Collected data
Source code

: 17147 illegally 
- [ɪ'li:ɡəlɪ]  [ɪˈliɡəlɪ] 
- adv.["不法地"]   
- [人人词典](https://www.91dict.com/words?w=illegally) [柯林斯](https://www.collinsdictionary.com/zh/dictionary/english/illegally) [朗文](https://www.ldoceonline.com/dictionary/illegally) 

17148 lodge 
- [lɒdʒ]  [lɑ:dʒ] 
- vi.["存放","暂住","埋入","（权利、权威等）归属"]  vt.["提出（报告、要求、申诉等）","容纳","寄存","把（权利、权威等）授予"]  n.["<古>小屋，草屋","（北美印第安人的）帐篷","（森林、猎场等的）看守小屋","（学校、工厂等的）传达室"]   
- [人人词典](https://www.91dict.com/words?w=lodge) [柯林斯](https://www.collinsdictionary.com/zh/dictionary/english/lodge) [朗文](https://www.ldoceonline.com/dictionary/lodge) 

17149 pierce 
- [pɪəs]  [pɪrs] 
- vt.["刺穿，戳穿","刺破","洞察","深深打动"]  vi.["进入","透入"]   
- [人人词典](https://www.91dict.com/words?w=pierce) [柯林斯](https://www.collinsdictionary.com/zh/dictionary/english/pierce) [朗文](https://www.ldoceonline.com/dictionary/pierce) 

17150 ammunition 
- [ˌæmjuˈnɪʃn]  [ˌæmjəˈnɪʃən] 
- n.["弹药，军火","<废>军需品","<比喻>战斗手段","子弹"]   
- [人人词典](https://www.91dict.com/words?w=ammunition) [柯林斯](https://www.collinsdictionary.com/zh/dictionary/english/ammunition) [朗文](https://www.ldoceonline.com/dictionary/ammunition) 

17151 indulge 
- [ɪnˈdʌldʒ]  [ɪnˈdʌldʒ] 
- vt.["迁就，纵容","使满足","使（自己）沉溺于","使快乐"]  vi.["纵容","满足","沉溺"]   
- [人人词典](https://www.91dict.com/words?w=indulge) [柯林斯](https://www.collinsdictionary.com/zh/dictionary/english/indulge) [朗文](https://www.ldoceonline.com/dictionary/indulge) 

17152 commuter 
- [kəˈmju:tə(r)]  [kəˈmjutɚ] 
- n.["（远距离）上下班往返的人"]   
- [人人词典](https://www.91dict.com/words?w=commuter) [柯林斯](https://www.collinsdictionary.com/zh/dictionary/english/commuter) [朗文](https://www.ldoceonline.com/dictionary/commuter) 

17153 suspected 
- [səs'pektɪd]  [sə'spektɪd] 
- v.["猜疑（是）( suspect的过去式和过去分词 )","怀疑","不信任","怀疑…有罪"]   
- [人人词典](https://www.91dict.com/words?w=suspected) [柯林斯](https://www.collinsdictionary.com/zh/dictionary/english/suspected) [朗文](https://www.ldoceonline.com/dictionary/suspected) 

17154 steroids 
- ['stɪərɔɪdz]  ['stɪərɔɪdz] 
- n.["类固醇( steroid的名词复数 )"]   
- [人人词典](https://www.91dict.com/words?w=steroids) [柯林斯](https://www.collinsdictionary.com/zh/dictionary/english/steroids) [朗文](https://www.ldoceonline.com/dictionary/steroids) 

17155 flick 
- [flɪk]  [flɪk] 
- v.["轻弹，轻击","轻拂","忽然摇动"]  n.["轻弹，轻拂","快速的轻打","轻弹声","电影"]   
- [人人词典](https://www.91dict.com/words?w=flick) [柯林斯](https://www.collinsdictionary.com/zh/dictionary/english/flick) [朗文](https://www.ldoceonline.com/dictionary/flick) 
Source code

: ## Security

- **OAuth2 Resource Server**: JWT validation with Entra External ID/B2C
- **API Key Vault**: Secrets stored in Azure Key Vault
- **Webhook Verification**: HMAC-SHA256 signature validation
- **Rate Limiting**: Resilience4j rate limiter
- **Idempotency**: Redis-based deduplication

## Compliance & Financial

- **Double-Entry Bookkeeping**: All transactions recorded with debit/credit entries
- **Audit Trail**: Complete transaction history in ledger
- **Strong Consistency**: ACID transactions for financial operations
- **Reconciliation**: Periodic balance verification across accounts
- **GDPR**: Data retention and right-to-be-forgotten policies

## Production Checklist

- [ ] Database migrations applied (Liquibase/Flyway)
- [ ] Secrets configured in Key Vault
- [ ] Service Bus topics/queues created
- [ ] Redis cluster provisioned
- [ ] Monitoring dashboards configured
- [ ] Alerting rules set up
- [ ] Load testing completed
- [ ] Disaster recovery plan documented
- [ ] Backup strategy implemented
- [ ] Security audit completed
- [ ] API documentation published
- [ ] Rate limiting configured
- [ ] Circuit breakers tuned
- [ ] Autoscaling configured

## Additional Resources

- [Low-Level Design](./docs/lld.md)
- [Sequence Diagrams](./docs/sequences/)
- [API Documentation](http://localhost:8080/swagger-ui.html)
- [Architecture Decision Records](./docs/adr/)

Goal of the exercise: Across the entries, how many lines contain the word "indulge"? State that number and nothing else.

Response to the task: 2